- WHAT YOU WILL DO -
Would you copy out the following entries exactly, without any of the pictures?

[Entries taken from a collection]

# # # # # # #

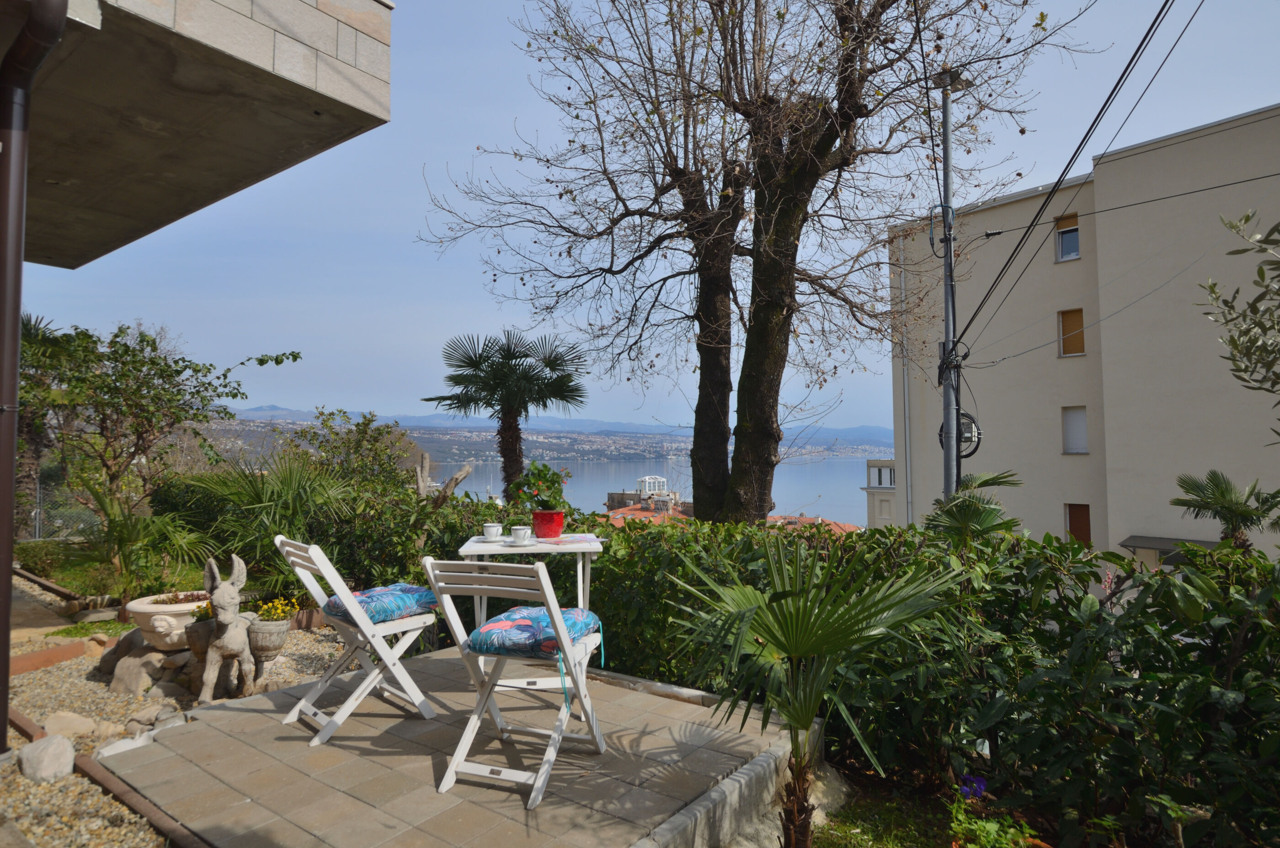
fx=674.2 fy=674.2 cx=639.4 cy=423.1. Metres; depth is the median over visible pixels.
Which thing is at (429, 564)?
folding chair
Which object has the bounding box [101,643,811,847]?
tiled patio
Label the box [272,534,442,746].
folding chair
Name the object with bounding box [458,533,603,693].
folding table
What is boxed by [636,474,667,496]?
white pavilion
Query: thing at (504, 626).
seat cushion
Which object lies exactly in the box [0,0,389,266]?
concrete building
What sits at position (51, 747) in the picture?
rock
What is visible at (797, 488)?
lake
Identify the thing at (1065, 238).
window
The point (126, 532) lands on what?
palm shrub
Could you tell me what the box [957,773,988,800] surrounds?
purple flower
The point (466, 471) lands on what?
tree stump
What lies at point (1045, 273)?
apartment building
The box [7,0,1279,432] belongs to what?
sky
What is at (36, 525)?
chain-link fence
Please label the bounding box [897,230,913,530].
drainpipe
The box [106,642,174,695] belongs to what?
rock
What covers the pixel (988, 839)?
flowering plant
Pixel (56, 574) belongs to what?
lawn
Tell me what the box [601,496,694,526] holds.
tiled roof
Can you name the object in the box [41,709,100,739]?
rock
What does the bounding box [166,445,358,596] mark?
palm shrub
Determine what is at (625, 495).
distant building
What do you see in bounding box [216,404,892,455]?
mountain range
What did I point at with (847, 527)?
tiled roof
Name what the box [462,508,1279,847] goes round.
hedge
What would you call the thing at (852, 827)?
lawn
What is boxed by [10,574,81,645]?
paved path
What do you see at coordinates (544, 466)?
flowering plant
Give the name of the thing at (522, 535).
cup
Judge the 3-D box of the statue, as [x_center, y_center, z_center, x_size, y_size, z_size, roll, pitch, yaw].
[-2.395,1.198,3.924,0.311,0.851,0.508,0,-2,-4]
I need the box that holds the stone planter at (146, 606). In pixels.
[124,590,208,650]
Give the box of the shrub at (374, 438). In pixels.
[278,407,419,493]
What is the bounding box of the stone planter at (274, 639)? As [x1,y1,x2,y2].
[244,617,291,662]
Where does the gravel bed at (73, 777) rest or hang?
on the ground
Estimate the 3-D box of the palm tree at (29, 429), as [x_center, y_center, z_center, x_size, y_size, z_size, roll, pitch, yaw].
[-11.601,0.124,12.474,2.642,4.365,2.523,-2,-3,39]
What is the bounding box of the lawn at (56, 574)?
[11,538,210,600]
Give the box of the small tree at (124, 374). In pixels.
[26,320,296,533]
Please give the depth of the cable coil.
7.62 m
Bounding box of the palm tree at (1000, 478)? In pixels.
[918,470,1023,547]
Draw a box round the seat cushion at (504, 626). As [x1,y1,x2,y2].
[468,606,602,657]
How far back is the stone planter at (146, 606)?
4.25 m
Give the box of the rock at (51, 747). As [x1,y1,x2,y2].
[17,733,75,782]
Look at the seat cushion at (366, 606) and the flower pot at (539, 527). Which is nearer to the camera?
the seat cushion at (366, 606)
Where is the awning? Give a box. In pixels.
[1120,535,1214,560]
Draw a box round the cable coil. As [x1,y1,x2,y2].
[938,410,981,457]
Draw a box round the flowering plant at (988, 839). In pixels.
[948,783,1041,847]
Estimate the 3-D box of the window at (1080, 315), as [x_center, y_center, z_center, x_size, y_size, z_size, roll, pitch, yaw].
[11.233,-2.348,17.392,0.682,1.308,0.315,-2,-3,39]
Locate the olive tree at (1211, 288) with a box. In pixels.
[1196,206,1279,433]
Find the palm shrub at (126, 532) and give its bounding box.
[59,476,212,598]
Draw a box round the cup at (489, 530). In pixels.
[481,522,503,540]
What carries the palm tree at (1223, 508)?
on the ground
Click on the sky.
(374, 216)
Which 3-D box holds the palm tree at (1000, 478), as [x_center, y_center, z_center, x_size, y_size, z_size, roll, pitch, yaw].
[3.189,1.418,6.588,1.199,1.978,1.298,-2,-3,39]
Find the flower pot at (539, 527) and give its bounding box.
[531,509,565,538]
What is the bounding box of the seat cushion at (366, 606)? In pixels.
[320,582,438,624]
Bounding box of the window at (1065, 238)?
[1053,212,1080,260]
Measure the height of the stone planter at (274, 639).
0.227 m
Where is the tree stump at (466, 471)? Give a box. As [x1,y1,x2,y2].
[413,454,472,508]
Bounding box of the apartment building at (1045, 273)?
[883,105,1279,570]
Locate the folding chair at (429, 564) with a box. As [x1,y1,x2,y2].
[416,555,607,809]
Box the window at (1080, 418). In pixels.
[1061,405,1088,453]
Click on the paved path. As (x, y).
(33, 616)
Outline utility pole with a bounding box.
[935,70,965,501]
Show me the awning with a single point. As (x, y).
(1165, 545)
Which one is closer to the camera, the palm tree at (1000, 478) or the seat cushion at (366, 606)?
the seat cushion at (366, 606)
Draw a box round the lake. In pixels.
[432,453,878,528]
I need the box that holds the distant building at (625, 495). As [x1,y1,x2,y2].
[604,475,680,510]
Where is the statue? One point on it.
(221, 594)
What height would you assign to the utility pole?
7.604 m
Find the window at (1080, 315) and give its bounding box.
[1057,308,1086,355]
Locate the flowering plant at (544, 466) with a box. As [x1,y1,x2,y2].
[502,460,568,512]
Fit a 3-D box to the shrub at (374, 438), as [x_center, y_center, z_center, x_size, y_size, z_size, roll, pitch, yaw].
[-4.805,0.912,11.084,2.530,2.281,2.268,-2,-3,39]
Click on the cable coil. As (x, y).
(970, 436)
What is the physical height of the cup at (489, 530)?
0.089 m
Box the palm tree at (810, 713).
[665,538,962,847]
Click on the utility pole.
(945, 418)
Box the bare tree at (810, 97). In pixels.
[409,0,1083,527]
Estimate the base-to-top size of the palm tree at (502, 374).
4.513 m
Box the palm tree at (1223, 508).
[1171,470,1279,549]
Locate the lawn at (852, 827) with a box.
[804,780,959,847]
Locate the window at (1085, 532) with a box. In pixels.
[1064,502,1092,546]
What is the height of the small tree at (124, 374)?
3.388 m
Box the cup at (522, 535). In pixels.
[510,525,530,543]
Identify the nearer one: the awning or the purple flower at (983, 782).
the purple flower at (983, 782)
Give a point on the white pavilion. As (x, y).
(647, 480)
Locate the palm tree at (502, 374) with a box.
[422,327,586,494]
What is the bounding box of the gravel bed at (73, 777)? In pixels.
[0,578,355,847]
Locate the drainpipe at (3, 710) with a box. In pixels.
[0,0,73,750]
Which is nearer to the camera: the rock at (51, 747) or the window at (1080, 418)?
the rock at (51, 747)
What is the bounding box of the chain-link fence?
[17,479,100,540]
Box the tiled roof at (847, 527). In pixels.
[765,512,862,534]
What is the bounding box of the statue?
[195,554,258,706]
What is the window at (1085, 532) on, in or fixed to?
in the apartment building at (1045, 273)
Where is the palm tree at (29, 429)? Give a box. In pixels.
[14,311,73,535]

# # # # # # #

- EXERCISE RESULT -
fx=674.2 fy=674.2 cx=639.4 cy=423.1. Metres; depth is the median over visible pixels.
Which thing is at (429, 564)?
folding chair
Which object has the bounding box [101,643,811,847]?
tiled patio
Label the box [272,534,442,746].
folding chair
Name the object with bounding box [458,533,603,693].
folding table
What is boxed by [636,474,667,496]?
white pavilion
Query: thing at (504, 626).
seat cushion
Which object lies exactly in the box [0,0,389,266]?
concrete building
What sits at position (51, 747) in the picture?
rock
What is visible at (797, 488)?
lake
Identify the thing at (1065, 238).
window
The point (126, 532) lands on what?
palm shrub
Could you tell me what the box [957,773,988,800] surrounds?
purple flower
The point (466, 471) lands on what?
tree stump
What lies at point (1045, 273)?
apartment building
The box [7,0,1279,432] belongs to what?
sky
What is at (36, 525)?
chain-link fence
Please label the bounding box [897,230,913,530].
drainpipe
The box [106,642,174,695] belongs to what?
rock
What covers the pixel (988, 839)?
flowering plant
Pixel (56, 574) belongs to what?
lawn
Tell me what the box [601,496,694,526] holds.
tiled roof
Can you name the object in the box [41,709,100,739]?
rock
What does the bounding box [166,445,358,596] mark?
palm shrub
Determine what is at (625, 495).
distant building
What do you see in bounding box [216,404,892,455]?
mountain range
What did I point at with (847, 527)?
tiled roof
Name what the box [462,508,1279,847] goes round.
hedge
What would you call the thing at (852, 827)?
lawn
What is boxed by [10,574,81,645]?
paved path
What do you see at coordinates (544, 466)?
flowering plant
Give the name of the thing at (522, 535).
cup
Judge the 3-D box of the statue, as [x_center, y_center, z_center, x_size, y_size, z_size, roll, pitch, yaw].
[-2.395,1.198,3.924,0.311,0.851,0.508,0,-2,-4]
I need the box that holds the stone planter at (146, 606). In pixels.
[124,590,208,650]
Give the box of the shrub at (374, 438). In pixels.
[278,407,419,493]
What is the bounding box of the stone planter at (274, 639)? As [x1,y1,x2,y2].
[244,617,291,662]
Where does the gravel bed at (73, 777) rest or hang?
on the ground
Estimate the 3-D box of the palm tree at (29, 429), as [x_center, y_center, z_center, x_size, y_size, z_size, roll, pitch, yaw].
[-11.601,0.124,12.474,2.642,4.365,2.523,-2,-3,39]
What is the bounding box of the lawn at (56, 574)?
[11,538,210,600]
Give the box of the small tree at (124, 374). In pixels.
[26,320,296,533]
Please give the depth of the cable coil.
7.62 m
Bounding box of the palm tree at (1000, 478)? In pixels.
[918,470,1023,547]
Draw a box round the seat cushion at (504, 626). As [x1,y1,x2,y2].
[468,606,602,657]
How far back is the stone planter at (146, 606)?
4.25 m
Give the box of the rock at (51, 747). As [x1,y1,x2,y2].
[17,733,75,782]
Look at the seat cushion at (366, 606) and the flower pot at (539, 527). Which is nearer to the camera?
the seat cushion at (366, 606)
Where is the awning? Give a box. In pixels.
[1120,535,1214,560]
Draw a box round the cable coil. As [x1,y1,x2,y2].
[938,410,981,457]
Draw a box round the flowering plant at (988, 839). In pixels.
[948,783,1041,847]
Estimate the 3-D box of the window at (1080, 315), as [x_center, y_center, z_center, x_size, y_size, z_size, roll, pitch, yaw].
[11.233,-2.348,17.392,0.682,1.308,0.315,-2,-3,39]
Locate the olive tree at (1211, 288) with a box. In pixels.
[1196,206,1279,433]
Find the palm shrub at (126, 532) and give its bounding box.
[59,476,212,598]
Draw a box round the cup at (489, 530). In pixels.
[481,522,503,540]
What carries the palm tree at (1223, 508)?
on the ground
Click on the sky.
(374, 216)
Which 3-D box holds the palm tree at (1000, 478), as [x_center, y_center, z_center, x_size, y_size, z_size, roll, pitch, yaw].
[3.189,1.418,6.588,1.199,1.978,1.298,-2,-3,39]
Find the flower pot at (539, 527) and give its bounding box.
[531,509,565,538]
What is the bounding box of the seat cushion at (366, 606)? In pixels.
[320,582,438,624]
Bounding box of the window at (1065, 238)?
[1053,212,1080,260]
Measure the height of the stone planter at (274, 639).
0.227 m
Where is the tree stump at (466, 471)? Give a box. As [x1,y1,x2,y2].
[413,454,472,508]
Bounding box of the apartment building at (1045, 273)?
[883,105,1279,570]
Locate the folding chair at (429, 564) with a box. As [x1,y1,x2,y2].
[416,555,607,809]
Box the window at (1080, 418). In pixels.
[1061,405,1088,453]
Click on the paved path. As (x, y).
(33, 616)
Outline utility pole with a bounding box.
[935,70,965,501]
Show me the awning with a single point. As (x, y).
(1165, 545)
Which one is closer to the camera, the palm tree at (1000, 478) or the seat cushion at (366, 606)?
the seat cushion at (366, 606)
Draw a box round the lake. In pixels.
[432,453,878,528]
I need the box that holds the distant building at (625, 495). As [x1,y1,x2,y2].
[604,475,680,510]
Where is the statue? One point on it.
(221, 594)
What height would you assign to the utility pole?
7.604 m
Find the window at (1080, 315) and give its bounding box.
[1057,308,1086,355]
Locate the flowering plant at (544, 466) with a box. As [x1,y1,x2,y2].
[502,460,568,512]
Fit a 3-D box to the shrub at (374, 438), as [x_center, y_center, z_center, x_size, y_size, z_size, roll, pitch, yaw].
[-4.805,0.912,11.084,2.530,2.281,2.268,-2,-3,39]
Click on the cable coil. As (x, y).
(970, 436)
What is the physical height of the cup at (489, 530)?
0.089 m
Box the palm tree at (810, 713).
[665,538,962,847]
Click on the utility pole.
(945, 418)
Box the bare tree at (810, 97). In pixels.
[409,0,1083,527]
Estimate the base-to-top size of the palm tree at (502, 374).
4.513 m
Box the palm tree at (1223, 508).
[1171,470,1279,549]
Locate the lawn at (852, 827) with a box.
[804,780,959,847]
Locate the window at (1085, 532) with a box. In pixels.
[1064,502,1092,546]
What is the height of the small tree at (124, 374)?
3.388 m
Box the cup at (522, 535). In pixels.
[510,525,530,543]
Identify the nearer one: the awning or the purple flower at (983, 782).
the purple flower at (983, 782)
Give a point on the white pavilion. As (x, y).
(647, 480)
Locate the palm tree at (502, 374) with a box.
[422,327,586,494]
What is the bounding box of the gravel bed at (73, 777)? In pixels.
[0,578,355,847]
Locate the drainpipe at (3, 710) with a box. In pixels.
[0,0,73,750]
Which is nearer to the camera: the rock at (51, 747) or the window at (1080, 418)?
the rock at (51, 747)
What is the bounding box of the chain-link fence?
[17,479,100,540]
Box the tiled roof at (847, 527). In pixels.
[765,512,862,534]
What is the bounding box of the statue?
[195,554,258,706]
What is the window at (1085, 532) on, in or fixed to?
in the apartment building at (1045, 273)
Where is the palm tree at (29, 429)? Give a box. In pixels.
[14,311,73,535]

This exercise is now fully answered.